Bridging the gap : understanding the experience of basic scientists transitioning to an integrated curriculum Hopkins, Robin Marie


The predominant structure of medical education is the “2+2” curriculum where students spend two years in a university learning the basic sciences, followed by two years of clinical training in hospitals. Students’ difficulty transferring what they learn in the classroom to the practical setting, however, has lead to years of effort to try and integrate the basic and clinical sciences, but with no major change to curricula being realized. What may be contributing to the ongoing struggle to integrate is the tendency of the medical education community to focus on the level of curricular structure when challenges more often concern the struggles of individual educators dealing with change.
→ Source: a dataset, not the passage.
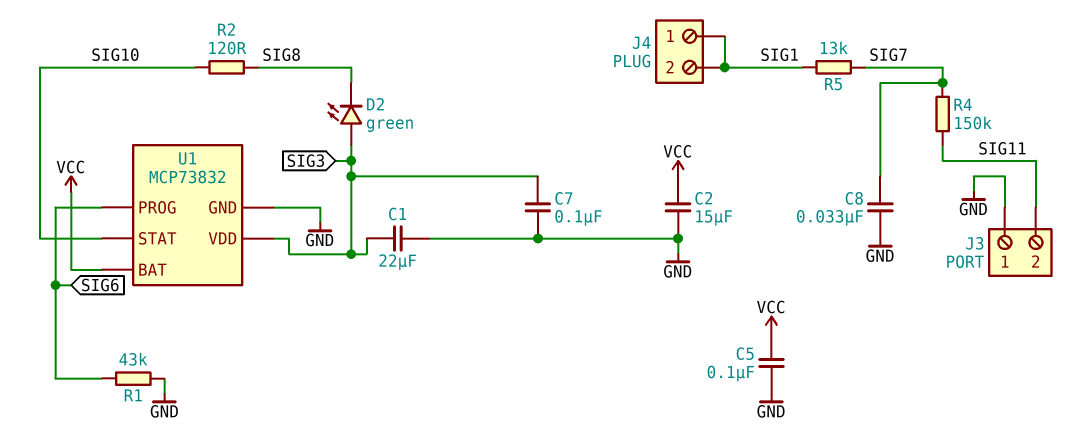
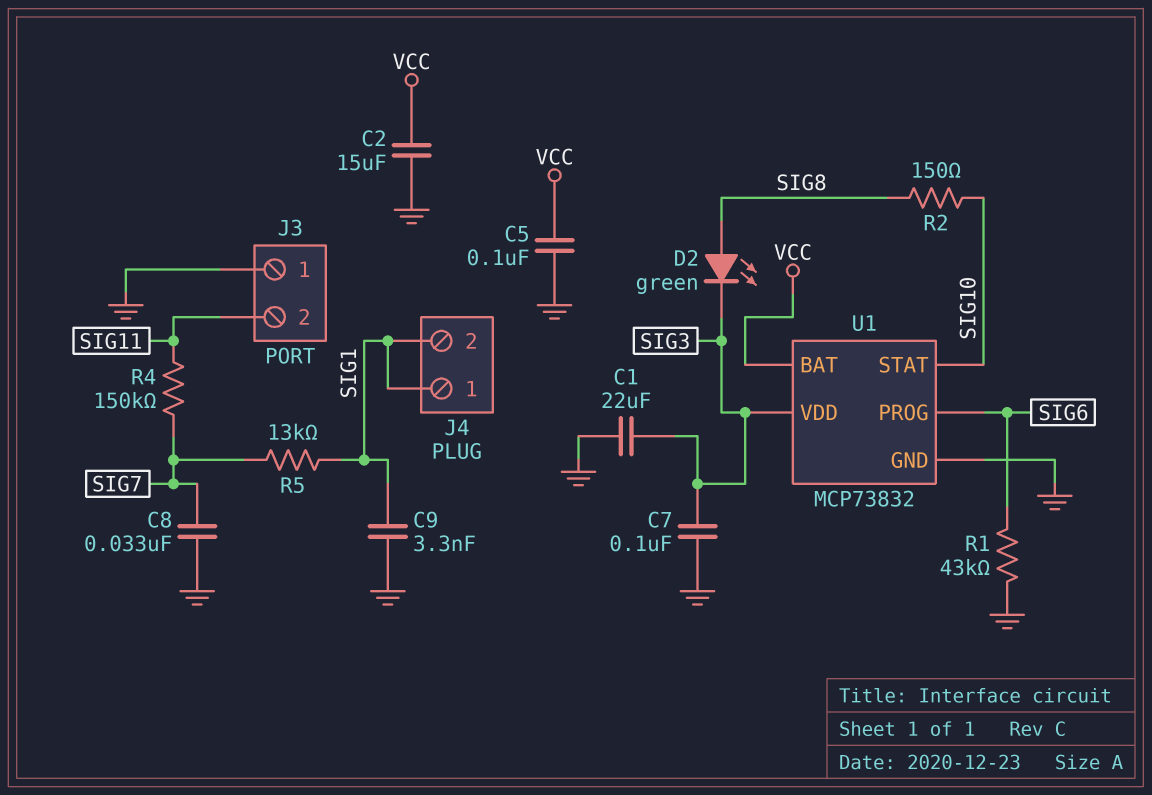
C9: none -> 3.3nF (GND, SIG1)
D2: LED green (A SIG3, K SIG8) -> LED green (A SIG8, K SIG3)
R2: 120 (SIG8, SIG10) -> 150 (SIG8, SIG10)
In order to bring light to the level of individual teachers the objective of this study was to use a phenomenological approach to understand what it was like for basic scientists (specifically anatomists) to transition to an integrated curriculum, and how the change impacted their teaching. Lillian Douglas School of Medicine (pseudonym) was used as a case study of an anatomy course that has successfully transitioned to an integrated curriculum. The primary investigator spent five weeks with the program during which she interviewed participants, observed lectures, seminars, and labs, and collected relevant documents Data was analyzed using the reiterative cycle of hermeneutics. The experience of transitioning to an integrated curriculum was like moving to a foreign country in that participants left the “home” and familiarity of their previous teaching, and took on the work of learning a new clinical language. Explanatory concepts characterizing the experience of basic scientists transitioning to an integrated curriculum included shifting from teacher-centered to student-centered teaching, adopting a “beginner’s mind”, maintaining control, and identity transformation. Implications for basic scientists include factors that may enable the transition to an integrated curriculum such as adopting an open mindset and being aware of how educators’ roles and identities may change in the new curriculum. Implications for leaders of reform include ways they might support basic scientists undergoing change such as facilitating collaboration between basic scientists and clinicians, as well as implementing strategies aimed at enhancing basic scientists feeling of control.